### Task prompt
Gather each line of the records where "buttons" appears.

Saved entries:
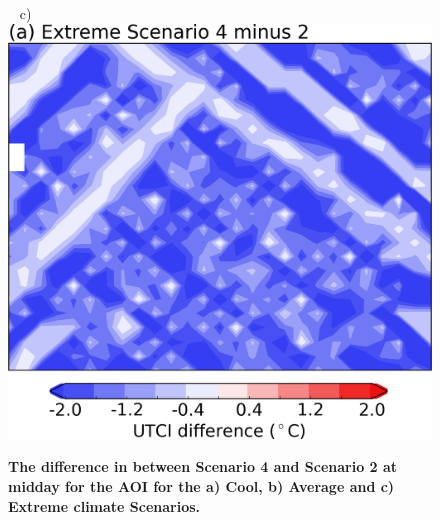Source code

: \documentclass[final,3p,times,authoryear]{elsarticle}
\begin{document}
\begin{figure}[!htbp]
~
c)\includegraphics[scale=0.30,trim = 0mm 0mm 0mm 8mm,clip]{images/fig4c} 
\caption{\bf The difference in  between Scenario 4 and Scenario 2 at midday for the AOI for the a) Cool, b) Average and c) Extreme climate Scenarios.}    
 \label{fig:fig4} 
\end{figure} 
\end{document}

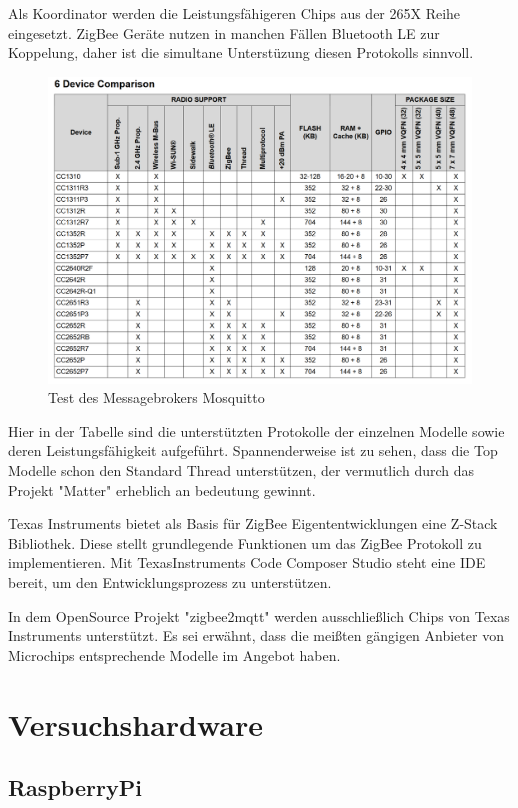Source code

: Als Koordinator werden die Leistungsfähigeren Chips aus der 265X Reihe eingesetzt. ZigBee Geräte nutzen in manchen
Fällen Bluetooth LE zur Koppelung, daher ist die simultane Unterstüzung diesen Protokolls sinnvoll.

\begin{figure}[H]
  \centering
  \includegraphics[width=1\textwidth]{media/table265x.png}
  \caption{Test des Messagebrokers Mosquitto}
\end{figure}

Hier in der Tabelle sind die unterstützten Protokolle der einzelnen Modelle sowie deren Leistungsfähigkeit aufgeführt.
Spannenderweise ist zu sehen, dass die Top Modelle schon den Standard Thread unterstützen, der vermutlich durch das
Projekt "Matter" erheblich an bedeutung gewinnt.

Texas Instruments bietet als Basis für ZigBee Eigententwicklungen eine Z-Stack Bibliothek. Diese stellt grundlegende 
Funktionen um das ZigBee Protokoll zu implementieren. Mit TexasInstruments Code Composer Studio steht eine IDE bereit,
um den Entwicklungsprozess zu unterstützen.

In dem OpenSource Projekt "zigbee2mqtt" werden ausschließlich Chips von Texas Instruments unterstützt. Es sei erwähnt, 
dass die meißten gängigen Anbieter von Microchips entsprechende Modelle im Angebot haben. 

\section{Versuchshardware}

\subsection{RaspberryPi}

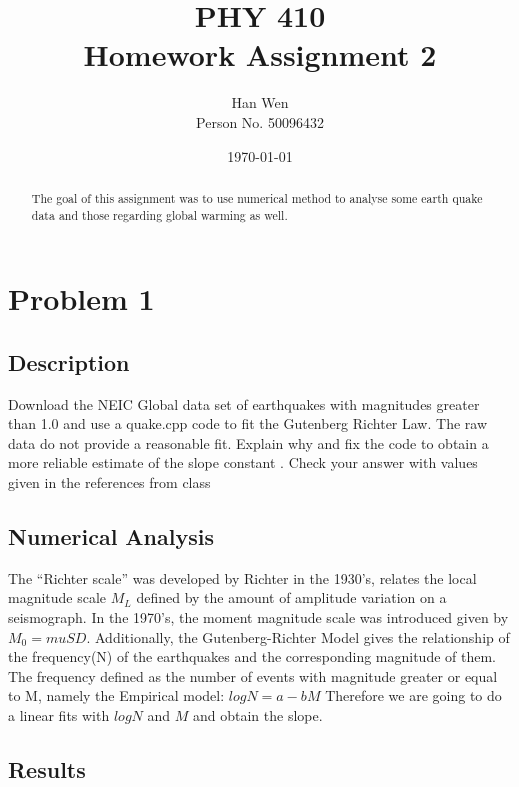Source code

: \documentclass[11pt,letterpaper]{article}
\begin{document}
\title{PHY 410 \\ Homework Assignment 2}
\author{Han Wen \\ \tiny Person No. 50096432}
\date{\today}

\maketitle

\begin{abstract}
The goal of this assignment was to use numerical method to analyse some earth quake data and those regarding global warming as well.
\end{abstract}

\tableofcontents

\newpage
\section{Problem 1}

\subsection{Description}
Download the NEIC Global data set of earthquakes with magnitudes greater than 1.0 and use a quake.cpp code to fit the Gutenberg Richter Law. The raw data do not provide a reasonable fit. Explain why and fix the code to obtain a more reliable estimate of the slope constant  . Check your answer with values given in the references from class\cite{The Physics of Earthquakes}




\subsection{Numerical Analysis}
The “Richter scale” was developed by Richter in the 1930’s, relates the local magnitude scale $M_L$ defined by the amount of amplitude variation on a seismograph\cite{Seismographs and Seismograms}. In the 1970's, the moment magnitude scale was introduced given by $M_0=muSD$. Additionally, the Gutenberg-Richter Model gives the relationship of the frequency(N) of the earthquakes and the corresponding magnitude of them. The frequency defined as the number of events with magnitude greater or equal to M, namely the Empirical model:
$logN=a-bM$
Therefore we are going to do a linear fits with $logN$ and $M$ and obtain the slope.

\subsection{Results}
\end{document}
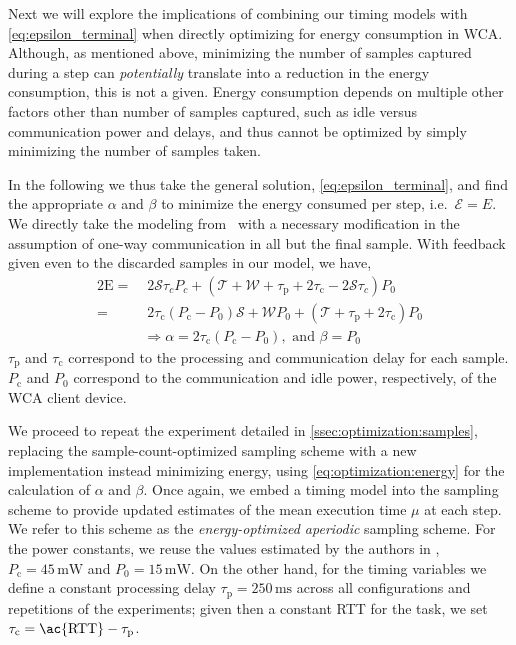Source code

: Next we will explore the implications of combining our timing models with \cref{eq:epsilon_terminal} when directly optimizing for energy consumption in \ac{WCA}.
Although, as mentioned above, minimizing the number of samples captured during a step can \emph{potentially} translate into a reduction in the energy consumption, this is not a given.
Energy consumption depends on multiple other factors other than number of samples captured, such as idle versus communication power and delays, and thus cannot be optimized by simply minimizing the number of samples taken.

In the following we thus take the general solution, \cref{eq:epsilon_terminal}, and find the appropriate \( \alpha \) and \( \beta \) to minimize the energy consumed per step, i.e.\ \( \mathcal{E}=E \).
We directly take the modeling from~\cite{secAperiodic} with a necessary modification in the assumption of one-way communication in all but the final sample.
With feedback given even to the discarded samples in our model, we have, 
\begin{alignat}{2}
    \mathrm{E}=&\;2\mathcal{S}\tau_cP_c+(\mathcal{T}+\mathcal{W}+\tau_\mathrm{p}+2\tau_\mathrm{c}-2\mathcal{S}\tau_c)P_0\nonumber\\
    =&\;2\tau_{\text{c}}(P_{\text{c}} -P_0)\mathcal{S}+\mathcal{W}P_0+(\mathcal{T}+\tau_{\text{p}} +2\tau_{\text{c}}) P_0\nonumber\\
&\Rightarrow \alpha=2\tau_{\text{c}}(P_{\text{c}} -P_0),\text{ and }\beta=P_0 \label{eq:optimization:energy}
\end{alignat}
\( \tau_\text{p} \) and \( \tau_\text{c} \) correspond to the processing and communication delay for each sample.
\( P_\text{c} \) and \( P_0 \) correspond to the communication and idle power, respectively, of the \ac{WCA} client device.

We proceed to repeat the experiment detailed in \cref{ssec:optimization:samples}, replacing the sample-count-optimized sampling scheme with a new implementation instead minimizing energy, using \cref{eq:optimization:energy} for the calculation of \( \alpha \) and \( \beta \).
Once again, we embed a timing model into the sampling scheme to provide updated estimates of the mean execution time \( \mu \) at each step.
We refer to this scheme as the \emph{energy-optimized aperiodic} sampling scheme.
For the power constants, we reuse the values estimated by the authors in \textcite{TMCperiodic}, \( P_\text{c} = 45\,\si{\milli\watt} \) and \( P_\text{0} = 15\,\si{\milli\watt} \).
On the other hand, for the timing variables we define a constant processing delay \( \tau_\text{p} = 250\,\si{\milli\second} \) across all configurations and repetitions of the experiments; given then a constant \ac{RTT} for the task, we set \( \tau_\text{c} = \text{\ac{RTT}} - \tau_\text{p} \).

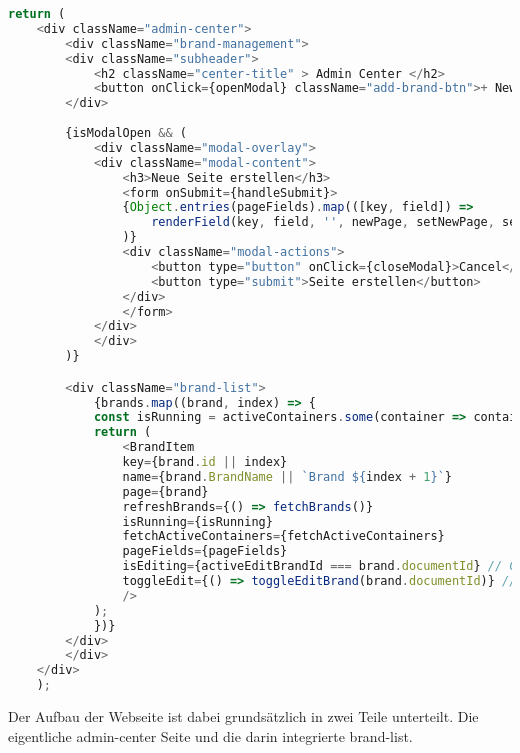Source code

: \begin{lstlisting}[language=JavaScript, caption={AdminCenter.jsx Aufbau}, label={lst:admincenterjsxAufbau}]
return (
    <div className="admin-center">
        <div className="brand-management">
        <div className="subheader">
            <h2 className="center-title" > Admin Center </h2>
            <button onClick={openModal} className="add-brand-btn">+ New Page</button>
        </div>
        
        {isModalOpen && (
            <div className="modal-overlay">
            <div className="modal-content">
                <h3>Neue Seite erstellen</h3>
                <form onSubmit={handleSubmit}>
                {Object.entries(pageFields).map(([key, field]) => 
                    renderField(key, field, '', newPage, setNewPage, setError)
                )}
                <div className="modal-actions">
                    <button type="button" onClick={closeModal}>Cancel</button>
                    <button type="submit">Seite erstellen</button>
                </div>
                </form>
            </div>
            </div>
        )}

        <div className="brand-list">
            {brands.map((brand, index) => {
            const isRunning = activeContainers.some(container => container.name === `subbrand-${brand.documentId}`);
            return (
                <BrandItem
                key={brand.id || index}
                name={brand.BrandName || `Brand ${index + 1}`}
                page={brand}
                refreshBrands={() => fetchBrands()}
                isRunning={isRunning}
                fetchActiveContainers={fetchActiveContainers}
                pageFields={pageFields}
                isEditing={activeEditBrandId === brand.documentId} // Check if this brand is being edited
                toggleEdit={() => toggleEditBrand(brand.documentId)} // Toggle edit mode
                />
            );
            })}
        </div>
        </div>
    </div>
    );
\end{lstlisting}

Der Aufbau der Webseite ist dabei grundsätzlich in zwei Teile unterteilt. Die eigentliche admin-center Seite und die darin integrierte brand-list.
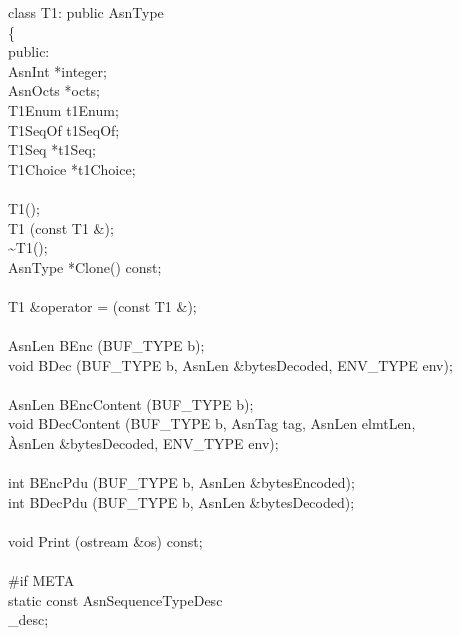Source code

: \begin{Ccode}
class T1: public AsnType\\
\{\\
public:\+\\
  AsnInt    \>\>*integer;\\
  AsnOcts   \>\>*octs;\\
  T1Enum    \>\>t1Enum;\\
  T1SeqOf   \>\>t1SeqOf;\\
  T1Seq     \>\>*t1Seq;\\
  T1Choice  \>\>*t1Choice;\\
\\
            \>\>T1();\\
	    \>\>T1 (const T1 \&);\\
	    \>\>\~{}T1();\\
  AsnType   \>\>*Clone() const;\\
\\
  T1        \>\>\&operator = (const T1 \&);\\
\\
  AsnLen    \>\>BEnc (BUF\_TYPE b);\\
  void      \>\>BDec (BUF\_TYPE b, AsnLen \&bytesDecoded, ENV\_TYPE env);\\
\\
  AsnLen    \>\>BEncContent (BUF\_TYPE b);\\
  void      \>\>BDecContent (BUF\_TYPE b, AsnTag tag, AsnLen elmtLen,\\
                         \`AsnLen \&bytesDecoded, ENV\_TYPE env);\\
\\
  int       \>\>BEncPdu (BUF\_TYPE b, AsnLen \&bytesEncoded);\\
  int       \>\>BDecPdu (BUF\_TYPE b, AsnLen \&bytesDecoded);\\
\\
  void      \>\>Print (ostream \&os) const;\\
\\
\<\#if META\\
  static const AsnSequenceTypeDesc     \\
				\>\>\_desc;\\

\end{Ccode}
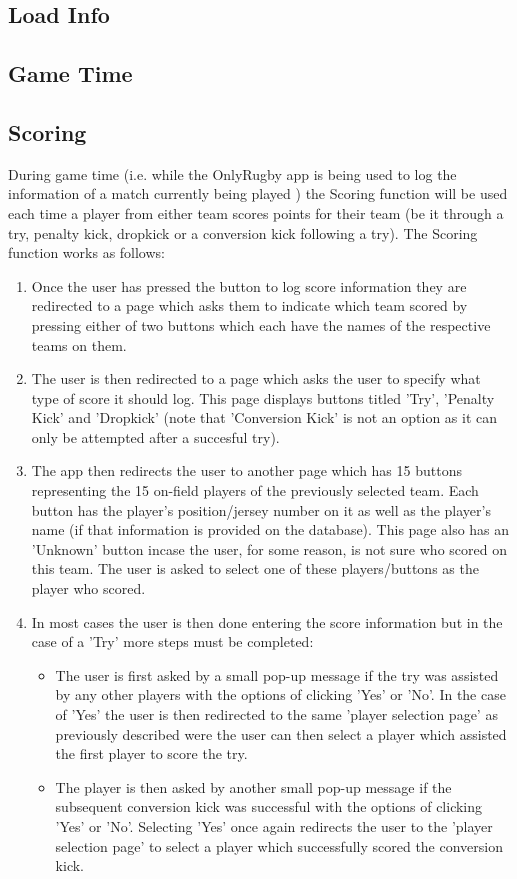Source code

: \documentclass[hidelinks,a4paper,12pt]{article}
\begin{document}
	\subsection{Load Info}

	\subsection{Game Time}

	\subsection{Scoring}
		During game time (i.e. while the OnlyRugby app is being used to log the information of a match currently being played ) the Scoring function will be used each time a player from either team scores points for their team (be it through a try, penalty kick, dropkick or a conversion kick following a try). The Scoring function works as follows:
		\begin{enumerate}
			\item Once the user has pressed the button to log score information they are redirected to a page which asks them to indicate which team scored by pressing either of two buttons which each have the names of the respective teams on them.
			\item The user is then redirected to a page which asks the user to specify what type of score it should log. This page displays buttons titled 'Try', 'Penalty Kick' and  'Dropkick' (note that 'Conversion Kick' is not an option as it can only be attempted after a succesful try). 
			\item The app then redirects the user to another page which has 15 buttons representing the 15 on-field players of the previously selected team. Each button has the player's position/jersey number on it as well as the player's name (if that information is provided on the database). This page also has an 'Unknown' button incase the user, for some reason, is not sure who scored on this team. The user is asked to select one of these players/buttons as the player who scored.
			\item In most cases the user is then done entering the score information but in the case of a 'Try' more steps must be completed:
				\begin{itemize}
					\item The user is first asked by a small pop-up message if the try was assisted by any other players with the options of clicking 'Yes' or 'No'. In the case of 'Yes' the user is then redirected to the same 'player selection page' as previously described were the user can then select a player which assisted the first player to score the try.
					\item The player is then asked by another small pop-up message if the subsequent conversion kick was successful with the options of clicking 'Yes' or 'No'. Selecting 'Yes' once again redirects the user to the 'player selection page' to select a player which successfully scored the conversion kick.
				\end{itemize}
		\end{enumerate}
\end{document}
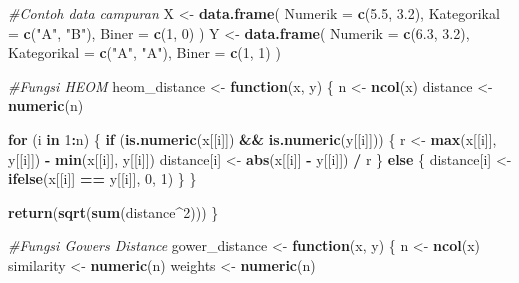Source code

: \documentclass[
  oneside]{book}
\newenvironment{Shaded}{\begin{snugshade}}{\end{snugshade}}
\newcommand{\AttributeTok}[1]{\textcolor[rgb]{0.13,0.29,0.53}{#1}}
\newcommand{\CommentTok}[1]{\textcolor[rgb]{0.56,0.35,0.01}{\textit{#1}}}
\newcommand{\ControlFlowTok}[1]{\textcolor[rgb]{0.13,0.29,0.53}{\textbf{#1}}}
\newcommand{\DecValTok}[1]{\textcolor[rgb]{0.00,0.00,0.81}{#1}}
\newcommand{\FloatTok}[1]{\textcolor[rgb]{0.00,0.00,0.81}{#1}}
\newcommand{\FunctionTok}[1]{\textcolor[rgb]{0.13,0.29,0.53}{\textbf{#1}}}
\newcommand{\NormalTok}[1]{#1}
\newcommand{\OtherTok}[1]{\textcolor[rgb]{0.56,0.35,0.01}{#1}}
\newcommand{\SpecialCharTok}[1]{\textcolor[rgb]{0.81,0.36,0.00}{\textbf{#1}}}
\newcommand{\StringTok}[1]{\textcolor[rgb]{0.31,0.60,0.02}{#1}}
\begin{document}
\begin{Shaded}
\begin{Highlighting}[]
\CommentTok{\#Contoh data campuran}
\NormalTok{X }\OtherTok{\textless{}{-}} \FunctionTok{data.frame}\NormalTok{(}
  \AttributeTok{Numerik =} \FunctionTok{c}\NormalTok{(}\FloatTok{5.5}\NormalTok{, }\FloatTok{3.2}\NormalTok{),}
  \AttributeTok{Kategorikal =} \FunctionTok{c}\NormalTok{(}\StringTok{"A"}\NormalTok{, }\StringTok{"B"}\NormalTok{),}
  \AttributeTok{Biner =} \FunctionTok{c}\NormalTok{(}\DecValTok{1}\NormalTok{, }\DecValTok{0}\NormalTok{)}
\NormalTok{)}
\NormalTok{Y }\OtherTok{\textless{}{-}} \FunctionTok{data.frame}\NormalTok{(}
  \AttributeTok{Numerik =} \FunctionTok{c}\NormalTok{(}\FloatTok{6.3}\NormalTok{, }\FloatTok{3.2}\NormalTok{),}
  \AttributeTok{Kategorikal =} \FunctionTok{c}\NormalTok{(}\StringTok{"A"}\NormalTok{, }\StringTok{"A"}\NormalTok{),}
  \AttributeTok{Biner =} \FunctionTok{c}\NormalTok{(}\DecValTok{1}\NormalTok{, }\DecValTok{1}\NormalTok{)}
\NormalTok{)}

\CommentTok{\#Fungsi HEOM}
\NormalTok{heom\_distance }\OtherTok{\textless{}{-}} \ControlFlowTok{function}\NormalTok{(x, y) \{}
\NormalTok{  n }\OtherTok{\textless{}{-}} \FunctionTok{ncol}\NormalTok{(x)}
\NormalTok{  distance }\OtherTok{\textless{}{-}} \FunctionTok{numeric}\NormalTok{(n)}
  
  \ControlFlowTok{for}\NormalTok{ (i }\ControlFlowTok{in} \DecValTok{1}\SpecialCharTok{:}\NormalTok{n) \{}
    \ControlFlowTok{if}\NormalTok{ (}\FunctionTok{is.numeric}\NormalTok{(x[[i]]) }\SpecialCharTok{\&\&} \FunctionTok{is.numeric}\NormalTok{(y[[i]])) \{}
\NormalTok{      r }\OtherTok{\textless{}{-}} \FunctionTok{max}\NormalTok{(x[[i]], y[[i]]) }\SpecialCharTok{{-}} \FunctionTok{min}\NormalTok{(x[[i]], y[[i]])}
\NormalTok{      distance[i] }\OtherTok{\textless{}{-}} \FunctionTok{abs}\NormalTok{(x[[i]] }\SpecialCharTok{{-}}\NormalTok{ y[[i]]) }\SpecialCharTok{/}\NormalTok{ r}
\NormalTok{    \} }\ControlFlowTok{else}\NormalTok{ \{}
\NormalTok{      distance[i] }\OtherTok{\textless{}{-}} \FunctionTok{ifelse}\NormalTok{(x[[i]] }\SpecialCharTok{==}\NormalTok{ y[[i]], }\DecValTok{0}\NormalTok{, }\DecValTok{1}\NormalTok{)}
\NormalTok{    \}}
\NormalTok{  \}}
  
  \FunctionTok{return}\NormalTok{(}\FunctionTok{sqrt}\NormalTok{(}\FunctionTok{sum}\NormalTok{(distance}\SpecialCharTok{\^{}}\DecValTok{2}\NormalTok{)))}
\NormalTok{\}}

\CommentTok{\#Fungsi Gower\textquotesingle{}s Distance}
\NormalTok{gower\_distance }\OtherTok{\textless{}{-}} \ControlFlowTok{function}\NormalTok{(x, y) \{}
\NormalTok{  n }\OtherTok{\textless{}{-}} \FunctionTok{ncol}\NormalTok{(x)}
\NormalTok{  similarity }\OtherTok{\textless{}{-}} \FunctionTok{numeric}\NormalTok{(n)}
\NormalTok{  weights }\OtherTok{\textless{}{-}} \FunctionTok{numeric}\NormalTok{(n)}
  

\end{Highlighting}
\end{Shaded}
\end{document}
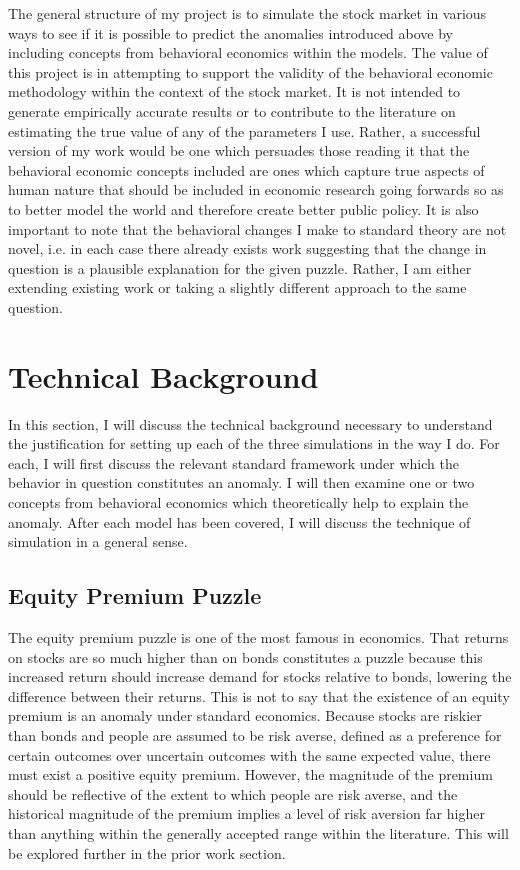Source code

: \documentclass[10pt,twocolumn]{article}
\begin{document}
The general structure of my project is to simulate the stock market in various ways to see if it is possible to predict the anomalies introduced above by including concepts from behavioral economics within the models. The value of this project is in attempting to support the validity of the behavioral economic methodology within the context of the stock market. It is not intended to generate empirically accurate results or to contribute to the literature on estimating the true value of any of the parameters I use. Rather, a successful version of my work would be one which persuades those reading it that the behavioral economic concepts included are ones which capture true aspects of human nature that should be included in economic research going forwards so as to better model the world and therefore create better public policy. It is also important to note that the behavioral changes I make to standard theory are not novel, i.e. in each case there already exists work suggesting that the change in question is a plausible explanation for the given puzzle. Rather, I am either extending existing work or taking a slightly different approach to the same question.

\section{Technical Background}
In this section, I will discuss the technical background necessary to understand the justification for setting up each of the three simulations in the way I do. For each, I will first discuss the relevant standard framework under which the behavior in question constitutes an anomaly. I will then examine one or two concepts from behavioral economics which theoretically help to explain the anomaly. After each model has been covered, I will discuss the technique of simulation in a general sense.  

\subsection{Equity Premium Puzzle}
The equity premium puzzle is one of the most famous in economics. That returns on stocks are so much higher than on bonds constitutes a puzzle because this increased return should increase demand for stocks relative to bonds, lowering the difference between their returns. This is not to say that the existence of an equity premium is an anomaly under standard economics. Because stocks are riskier than bonds and people are assumed to be risk averse, defined as a preference for certain outcomes over uncertain outcomes with the same expected value, there must exist a positive equity premium. However, the magnitude of the premium should be reflective of the extent to which people are risk averse, and the historical magnitude of the premium implies a level of risk aversion far higher than anything within the generally accepted range within the literature. This will be explored further in the prior work section. 
\end{document}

### Finished exercise
			\item Once the user has pressed the button to log score information they are redirected to a page which asks them to indicate which team scored by pressing either of two buttons which each have the names of the respective teams on them.
			\item The user is then redirected to a page which asks the user to specify what type of score it should log. This page displays buttons titled 'Try', 'Penalty Kick' and  'Dropkick' (note that 'Conversion Kick' is not an option as it can only be attempted after a succesful try). 
			\item The app then redirects the user to another page which has 15 buttons representing the 15 on-field players of the previously selected team. Each button has the player's position/jersey number on it as well as the player's name (if that information is provided on the database). This page also has an 'Unknown' button incase the user, for some reason, is not sure who scored on this team. The user is asked to select one of these players/buttons as the player who scored.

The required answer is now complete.